[[ RECORDS PROVIDED open ]]

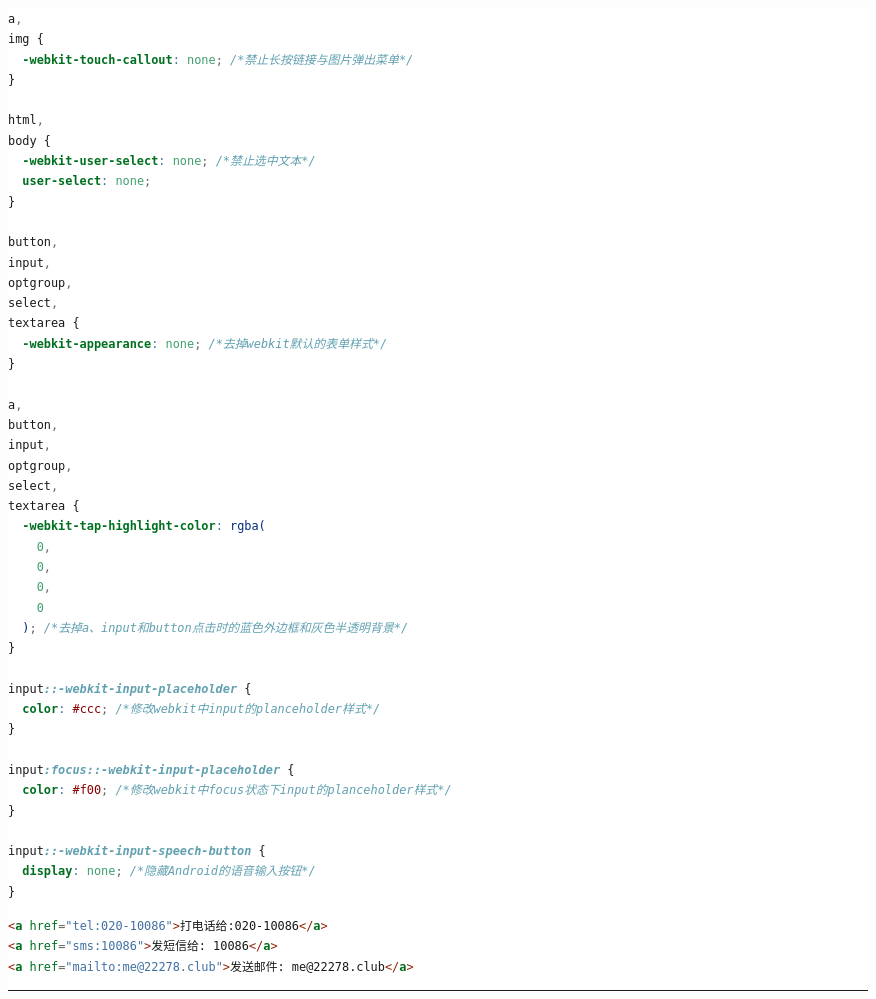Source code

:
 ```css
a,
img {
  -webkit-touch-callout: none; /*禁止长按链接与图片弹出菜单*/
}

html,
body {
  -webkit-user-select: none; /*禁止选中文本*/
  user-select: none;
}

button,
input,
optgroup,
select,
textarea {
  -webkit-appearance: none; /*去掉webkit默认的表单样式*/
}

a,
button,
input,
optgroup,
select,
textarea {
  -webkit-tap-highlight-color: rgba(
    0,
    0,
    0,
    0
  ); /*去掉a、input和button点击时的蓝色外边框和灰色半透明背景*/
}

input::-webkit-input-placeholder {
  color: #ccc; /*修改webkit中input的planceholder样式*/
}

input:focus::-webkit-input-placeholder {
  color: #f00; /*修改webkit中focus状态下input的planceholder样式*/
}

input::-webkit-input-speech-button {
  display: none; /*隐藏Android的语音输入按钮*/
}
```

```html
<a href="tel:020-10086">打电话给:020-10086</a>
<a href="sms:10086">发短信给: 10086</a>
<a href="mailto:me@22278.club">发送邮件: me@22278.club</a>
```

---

[[ RECORDS PROVIDED closed ]]

YOUR GOAL
The whole listing should be restated word for word, with no pictures.

SOLUTION FOR THIS EXERCISE
Source code

:
 ```css
a,
img {
  -webkit-touch-callout: none; /*禁止长按链接与图片弹出菜单*/
}

html,
body {
  -webkit-user-select: none; /*禁止选中文本*/
  user-select: none;
}

button,
input,
optgroup,
select,
textarea {
  -webkit-appearance: none; /*去掉webkit默认的表单样式*/
}

a,
button,
input,
optgroup,
select,
textarea {
  -webkit-tap-highlight-color: rgba(
    0,
    0,
    0,
    0
  ); /*去掉a、input和button点击时的蓝色外边框和灰色半透明背景*/
}

input::-webkit-input-placeholder {
  color: #ccc; /*修改webkit中input的planceholder样式*/
}

input:focus::-webkit-input-placeholder {
  color: #f00; /*修改webkit中focus状态下input的planceholder样式*/
}

input::-webkit-input-speech-button {
  display: none; /*隐藏Android的语音输入按钮*/
}
```

```html
<a href="tel:020-10086">打电话给:020-10086</a>
<a href="sms:10086">发短信给: 10086</a>
<a href="mailto:me@22278.club">发送邮件: me@22278.club</a>
```

---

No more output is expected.